When parents divorce, it can be extremely difficult on the children. Parents have to be ready to help the kids through the changes that are coming. This isn't going to be an easy transition but there are many things that you can do if you and your children are walking this journey together.
You have to be aware of and attuned to how your children are adjusting so that you can determine how to help them. There are some basic ways to make this happen.
Set a solid parenting plan
Your parenting plan is the roadmap for your parenting relationship with your ex. You have to think carefully about what needs to be included. Make sure you cover the basics, including the parenting schedule and decision-making powers. You may also want to think about putting in terms about mutual behavior between parents, such as always remaining respectful and never belittling the other parent when speaking to others or talking directly to each other.
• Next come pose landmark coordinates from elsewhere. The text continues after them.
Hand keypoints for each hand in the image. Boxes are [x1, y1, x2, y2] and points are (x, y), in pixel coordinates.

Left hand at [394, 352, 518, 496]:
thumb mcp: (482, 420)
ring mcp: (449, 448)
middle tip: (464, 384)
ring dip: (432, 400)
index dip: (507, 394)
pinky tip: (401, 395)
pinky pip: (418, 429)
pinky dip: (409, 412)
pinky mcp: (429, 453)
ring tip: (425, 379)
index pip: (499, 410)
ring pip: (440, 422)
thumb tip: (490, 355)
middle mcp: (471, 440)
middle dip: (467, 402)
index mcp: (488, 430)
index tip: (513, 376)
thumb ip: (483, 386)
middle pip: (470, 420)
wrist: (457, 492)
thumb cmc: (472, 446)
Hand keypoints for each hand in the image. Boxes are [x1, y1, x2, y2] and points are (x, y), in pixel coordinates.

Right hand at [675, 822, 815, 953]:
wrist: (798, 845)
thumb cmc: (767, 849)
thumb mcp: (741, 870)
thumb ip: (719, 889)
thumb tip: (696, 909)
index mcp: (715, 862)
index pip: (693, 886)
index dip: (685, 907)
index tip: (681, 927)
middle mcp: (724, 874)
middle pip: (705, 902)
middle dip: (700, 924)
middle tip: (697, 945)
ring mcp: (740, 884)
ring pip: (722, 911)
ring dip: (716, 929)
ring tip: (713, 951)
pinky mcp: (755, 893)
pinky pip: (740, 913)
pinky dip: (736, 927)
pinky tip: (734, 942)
Let the kids know they have your support
Your children need to know they have a support system. It might help if you can sit down with your ex to talk to the children about the major changes that are coming. This may show them that they can still count on both of their parents. When you are alone with the kids, take the time to have meaningful conversations about how they are feeling and help them work through their evolving emotions. Also, both adults should make an effort to attend functions that are important to the children, including school plays and similar events.
Create new traditions
The traditions that you start can be sources of great memories. You may need to look past mainstream traditions and think about things like having a hot chocolate date one night a week or having a movie night to make the transition from one home to the other a bit more relaxed. Think about things that you can enjoy with your children to determine what will work.
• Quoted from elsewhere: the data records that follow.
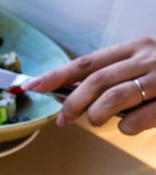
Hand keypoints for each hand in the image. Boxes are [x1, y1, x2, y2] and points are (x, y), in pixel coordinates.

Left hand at [22, 37, 155, 134]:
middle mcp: (148, 57)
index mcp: (135, 47)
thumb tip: (70, 93)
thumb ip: (112, 76)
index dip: (56, 75)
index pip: (86, 62)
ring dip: (97, 115)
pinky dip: (127, 127)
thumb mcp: (142, 65)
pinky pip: (140, 118)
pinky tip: (129, 127)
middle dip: (73, 103)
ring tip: (96, 121)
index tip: (30, 86)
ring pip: (115, 97)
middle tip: (63, 119)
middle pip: (97, 81)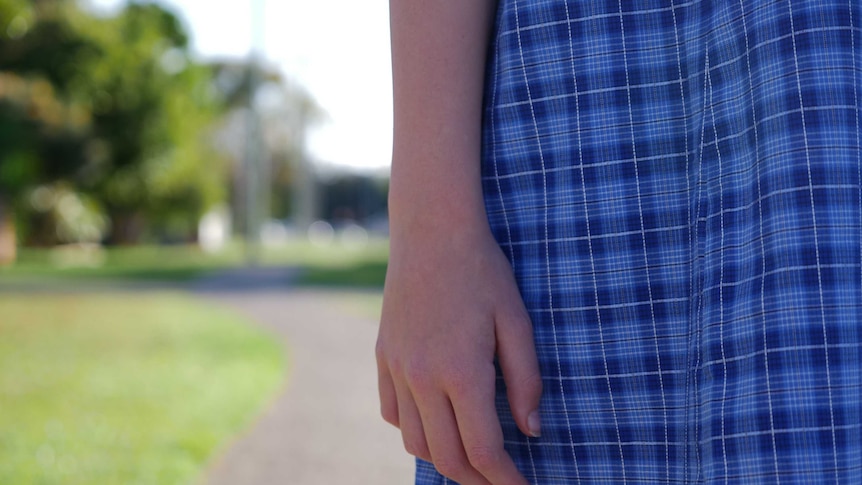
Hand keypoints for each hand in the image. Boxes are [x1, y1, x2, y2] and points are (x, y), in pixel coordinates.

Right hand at [376, 225, 541, 484]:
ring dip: (444, 458)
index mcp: (462, 372)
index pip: (484, 450)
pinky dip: (415, 429)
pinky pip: (392, 413)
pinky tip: (436, 419)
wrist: (431, 231)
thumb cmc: (482, 271)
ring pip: (415, 442)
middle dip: (478, 479)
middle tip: (502, 478)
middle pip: (447, 456)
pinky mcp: (383, 357)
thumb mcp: (517, 322)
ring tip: (471, 455)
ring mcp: (397, 369)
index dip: (506, 479)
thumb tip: (532, 431)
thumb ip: (526, 381)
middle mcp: (423, 379)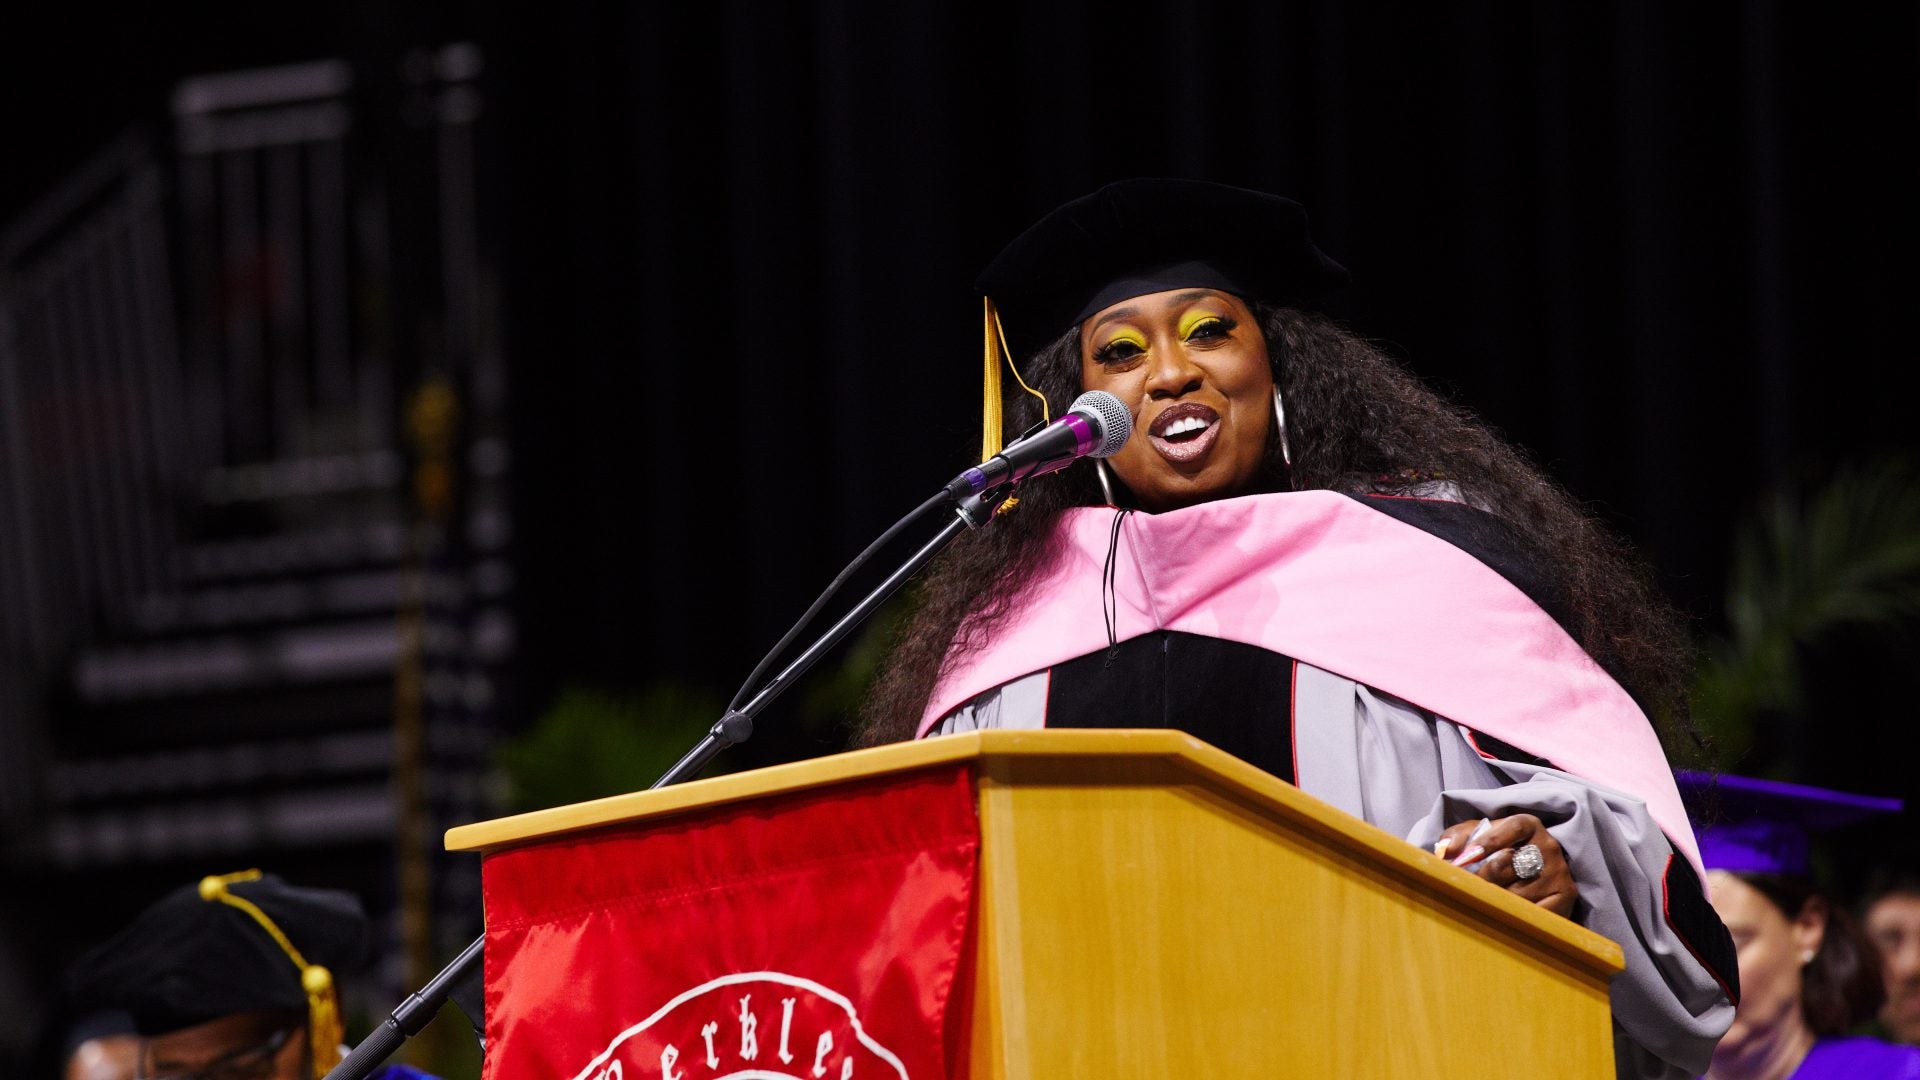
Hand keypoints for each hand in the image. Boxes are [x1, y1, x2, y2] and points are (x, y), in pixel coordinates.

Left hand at [1434, 813, 1578, 918]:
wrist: (1536, 874)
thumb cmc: (1498, 853)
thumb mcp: (1478, 837)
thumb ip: (1458, 837)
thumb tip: (1446, 852)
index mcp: (1527, 824)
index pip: (1511, 828)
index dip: (1490, 841)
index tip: (1468, 857)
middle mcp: (1547, 845)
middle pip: (1508, 863)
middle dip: (1482, 878)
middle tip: (1465, 889)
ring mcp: (1559, 871)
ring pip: (1518, 891)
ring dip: (1496, 900)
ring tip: (1482, 904)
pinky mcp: (1566, 895)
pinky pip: (1535, 911)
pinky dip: (1516, 916)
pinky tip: (1504, 917)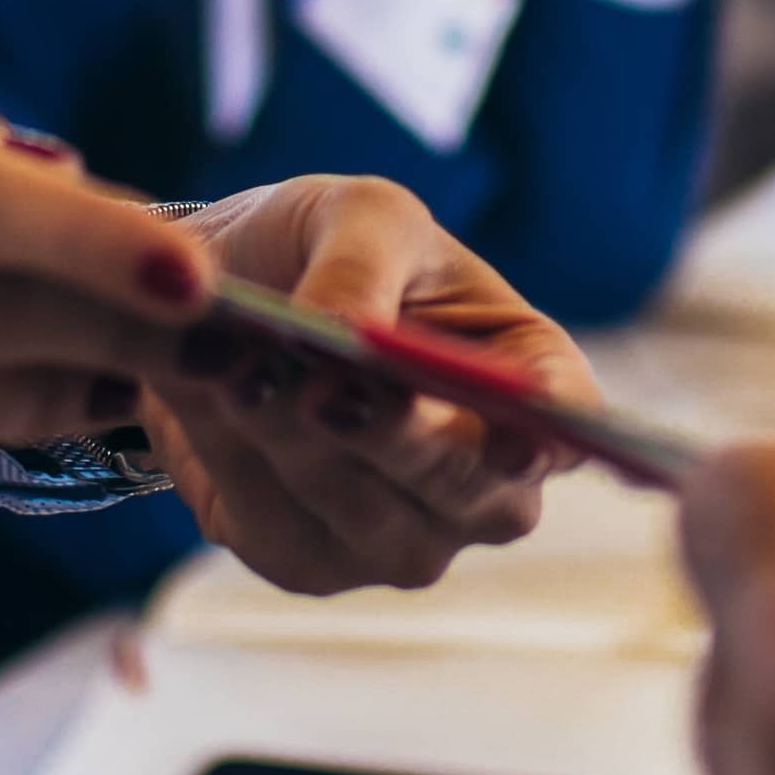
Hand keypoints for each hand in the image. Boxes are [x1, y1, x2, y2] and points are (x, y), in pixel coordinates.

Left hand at [146, 175, 578, 592]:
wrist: (224, 297)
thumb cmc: (332, 249)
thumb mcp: (357, 215)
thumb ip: (361, 263)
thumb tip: (345, 329)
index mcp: (526, 376)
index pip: (567, 422)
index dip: (548, 437)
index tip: (514, 437)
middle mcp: (484, 479)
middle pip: (473, 496)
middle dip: (397, 442)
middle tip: (326, 390)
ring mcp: (404, 534)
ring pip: (368, 521)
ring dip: (294, 445)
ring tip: (234, 367)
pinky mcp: (309, 560)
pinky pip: (280, 532)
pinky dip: (237, 463)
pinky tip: (206, 392)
Communicate directly with your ex
Speak directly to your ex when there are things that need to be addressed. Never try to use your children as messengers. The children might feel pressure regarding this situation so avoiding it is the best course of action. If you can't use verbal communication, you can opt for using a documented form like emails or special messenger services that keep a record of what is being said.
If you are embarking on the journey toward creating your child custody agreement, think strategically about what's best for your children. You have to put yourself and your ex aside and prioritize your kids' needs.